### What to work on
Every record below must be copied exactly, with images dropped.

BEGIN Material for the task

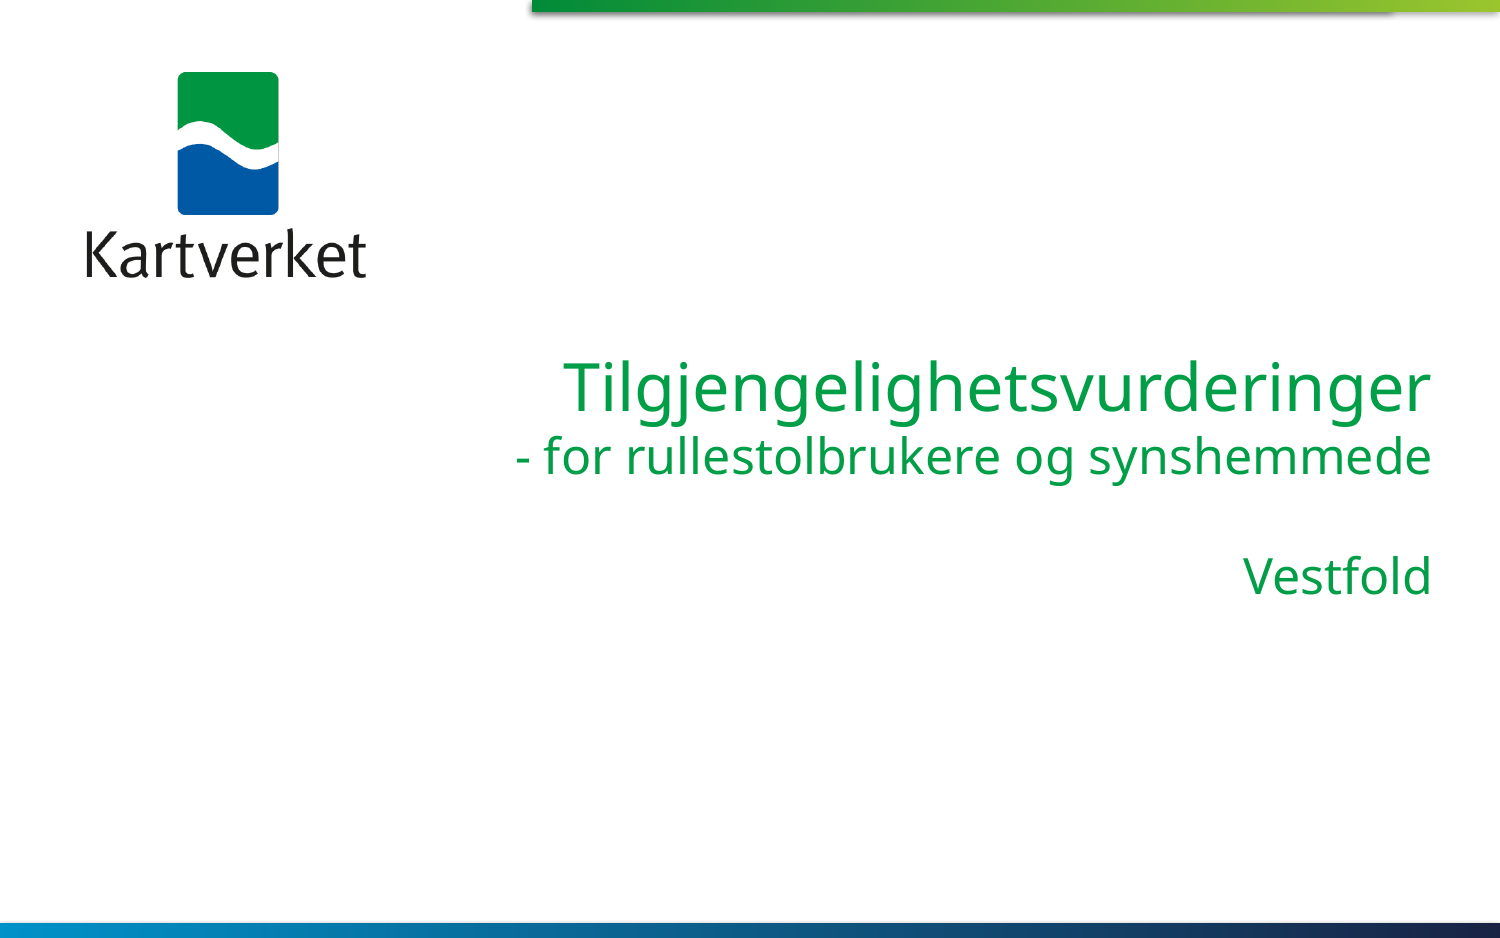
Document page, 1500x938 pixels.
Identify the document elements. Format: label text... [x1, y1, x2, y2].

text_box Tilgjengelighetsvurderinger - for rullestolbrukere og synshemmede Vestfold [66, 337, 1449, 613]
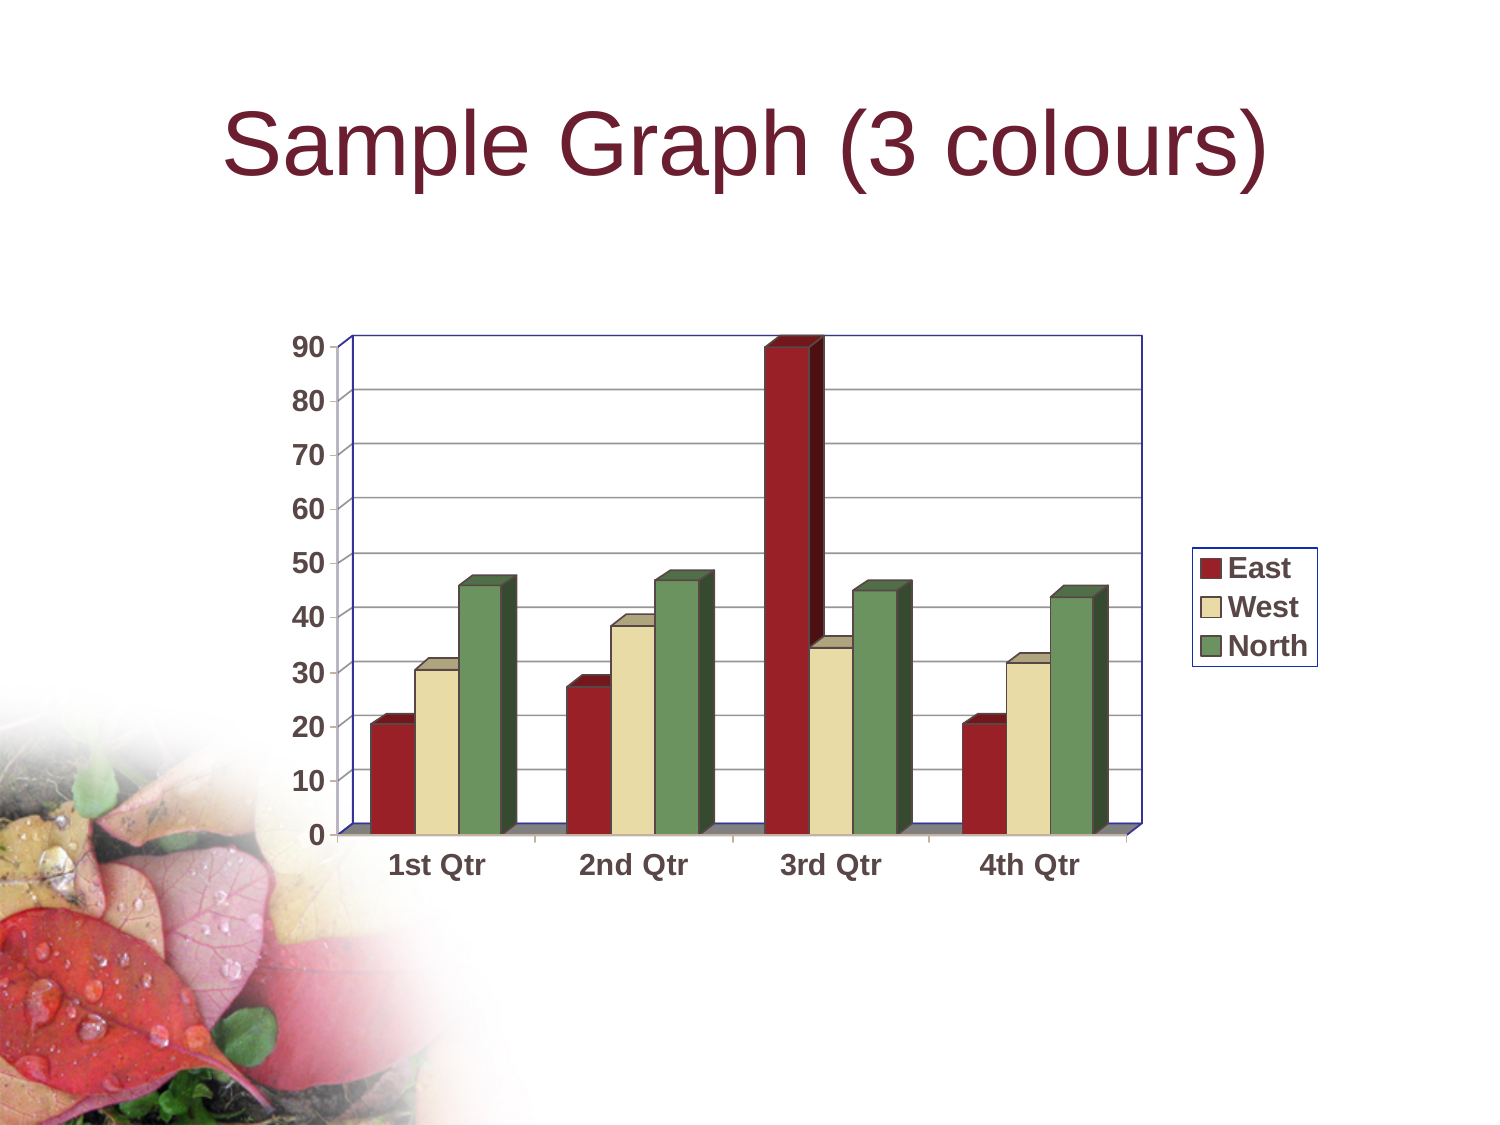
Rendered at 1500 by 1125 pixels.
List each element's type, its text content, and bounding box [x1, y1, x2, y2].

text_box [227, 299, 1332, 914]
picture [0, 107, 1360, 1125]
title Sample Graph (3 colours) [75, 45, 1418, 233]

END Material for the task

### Response area
Document page, 1500x938 pixels.
Identify the document elements. Format: label text... [x1, y1, x2, y2].

text_box Tilgjengelighetsvurderinger - for rullestolbrukere og synshemmede Vestfold [66, 337, 1449, 613]
Rendered at 1500 by 1125 pixels.
List each element's type, its text content, and bounding box [x1, y1, x2, y2].

text_box [227, 299, 1332, 914]
picture [0, 107, 1360, 1125]
title Sample Graph (3 colours) [75, 45, 1418, 233]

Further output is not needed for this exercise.